Pull every "subsubsection" line out of the data below.
*** Data for review ***
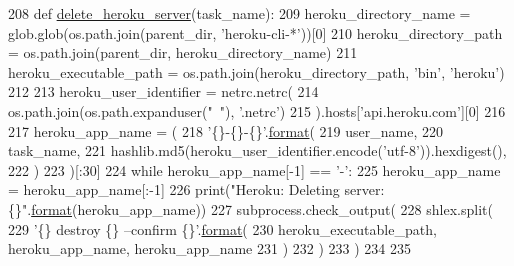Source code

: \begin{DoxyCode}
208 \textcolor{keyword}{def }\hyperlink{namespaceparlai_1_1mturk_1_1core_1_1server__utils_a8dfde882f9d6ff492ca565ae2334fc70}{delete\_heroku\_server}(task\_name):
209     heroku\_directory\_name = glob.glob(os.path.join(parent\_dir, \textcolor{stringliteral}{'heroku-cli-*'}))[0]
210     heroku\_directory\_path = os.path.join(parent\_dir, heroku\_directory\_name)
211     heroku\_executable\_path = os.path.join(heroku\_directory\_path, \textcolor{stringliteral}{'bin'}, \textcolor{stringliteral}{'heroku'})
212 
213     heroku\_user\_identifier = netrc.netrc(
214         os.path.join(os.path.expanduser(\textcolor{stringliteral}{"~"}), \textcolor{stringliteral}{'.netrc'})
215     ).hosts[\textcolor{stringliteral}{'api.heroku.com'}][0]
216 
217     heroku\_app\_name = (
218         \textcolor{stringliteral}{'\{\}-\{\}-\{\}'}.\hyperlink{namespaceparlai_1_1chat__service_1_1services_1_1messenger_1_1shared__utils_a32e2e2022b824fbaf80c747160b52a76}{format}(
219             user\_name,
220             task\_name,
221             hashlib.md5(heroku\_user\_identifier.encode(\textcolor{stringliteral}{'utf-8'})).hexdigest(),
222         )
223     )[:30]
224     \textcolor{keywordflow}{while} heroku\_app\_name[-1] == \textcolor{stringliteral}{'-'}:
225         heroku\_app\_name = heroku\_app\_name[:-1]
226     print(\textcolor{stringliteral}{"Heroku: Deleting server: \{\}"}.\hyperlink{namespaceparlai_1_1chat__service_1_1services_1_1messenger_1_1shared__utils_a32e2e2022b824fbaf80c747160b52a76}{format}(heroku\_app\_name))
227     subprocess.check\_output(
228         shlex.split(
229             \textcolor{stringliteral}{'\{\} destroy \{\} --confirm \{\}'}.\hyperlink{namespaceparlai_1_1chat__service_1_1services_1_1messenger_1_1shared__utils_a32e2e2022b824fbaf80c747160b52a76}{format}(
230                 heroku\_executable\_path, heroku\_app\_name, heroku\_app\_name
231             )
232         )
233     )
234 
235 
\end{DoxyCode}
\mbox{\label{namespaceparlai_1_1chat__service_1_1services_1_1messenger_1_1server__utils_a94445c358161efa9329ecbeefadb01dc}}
*** End of Data for review ***
*** Data for review ***
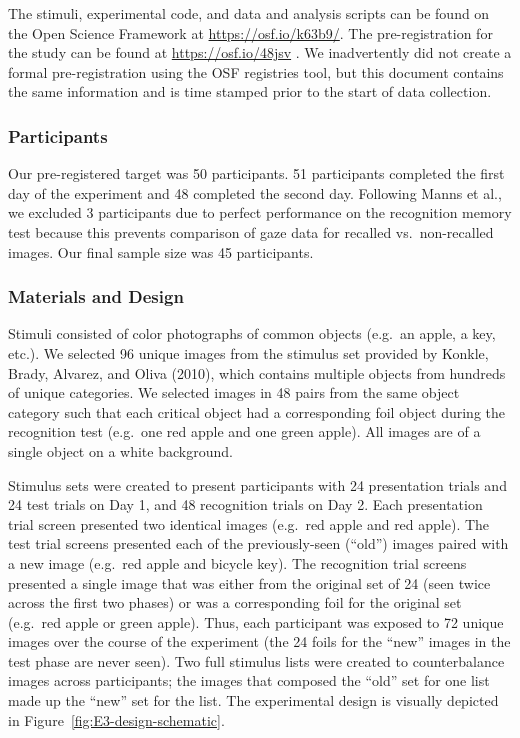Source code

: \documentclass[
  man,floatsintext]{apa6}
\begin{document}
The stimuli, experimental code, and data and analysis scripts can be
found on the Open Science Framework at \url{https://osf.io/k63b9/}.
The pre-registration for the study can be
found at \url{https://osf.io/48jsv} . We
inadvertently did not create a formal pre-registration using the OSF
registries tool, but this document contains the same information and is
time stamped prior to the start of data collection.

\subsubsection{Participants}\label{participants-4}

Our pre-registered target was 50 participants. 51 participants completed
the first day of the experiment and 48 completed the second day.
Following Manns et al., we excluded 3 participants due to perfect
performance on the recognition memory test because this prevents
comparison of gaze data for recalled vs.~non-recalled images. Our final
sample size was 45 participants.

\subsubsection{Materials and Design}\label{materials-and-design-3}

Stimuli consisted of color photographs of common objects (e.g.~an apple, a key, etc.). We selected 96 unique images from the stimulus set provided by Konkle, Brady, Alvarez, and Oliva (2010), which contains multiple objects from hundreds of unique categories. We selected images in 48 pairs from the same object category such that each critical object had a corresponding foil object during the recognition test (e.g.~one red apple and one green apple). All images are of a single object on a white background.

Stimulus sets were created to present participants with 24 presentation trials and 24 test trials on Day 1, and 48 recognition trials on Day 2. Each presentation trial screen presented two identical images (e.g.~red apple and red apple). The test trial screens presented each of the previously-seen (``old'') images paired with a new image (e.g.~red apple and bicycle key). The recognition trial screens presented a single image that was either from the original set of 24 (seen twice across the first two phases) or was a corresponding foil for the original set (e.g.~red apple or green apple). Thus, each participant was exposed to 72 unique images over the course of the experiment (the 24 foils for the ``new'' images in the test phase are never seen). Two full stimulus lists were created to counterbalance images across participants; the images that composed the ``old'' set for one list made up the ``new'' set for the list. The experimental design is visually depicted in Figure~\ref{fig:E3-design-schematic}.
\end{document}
*** End of Data for review ***
*** Data for review ***
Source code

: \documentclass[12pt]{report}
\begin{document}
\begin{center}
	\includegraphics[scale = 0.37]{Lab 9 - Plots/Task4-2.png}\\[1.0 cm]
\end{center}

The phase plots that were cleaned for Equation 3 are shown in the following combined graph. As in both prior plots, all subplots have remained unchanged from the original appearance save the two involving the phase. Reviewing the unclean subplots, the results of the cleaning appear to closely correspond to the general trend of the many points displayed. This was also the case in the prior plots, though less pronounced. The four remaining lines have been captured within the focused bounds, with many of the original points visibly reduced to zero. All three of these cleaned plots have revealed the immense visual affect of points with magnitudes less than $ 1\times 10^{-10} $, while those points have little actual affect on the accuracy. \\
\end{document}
*** End of Data for review ***
Result for this exercise -
\subsubsection{Participants}\label{participants-4}
\subsubsection{Materials and Design}\label{materials-and-design-3}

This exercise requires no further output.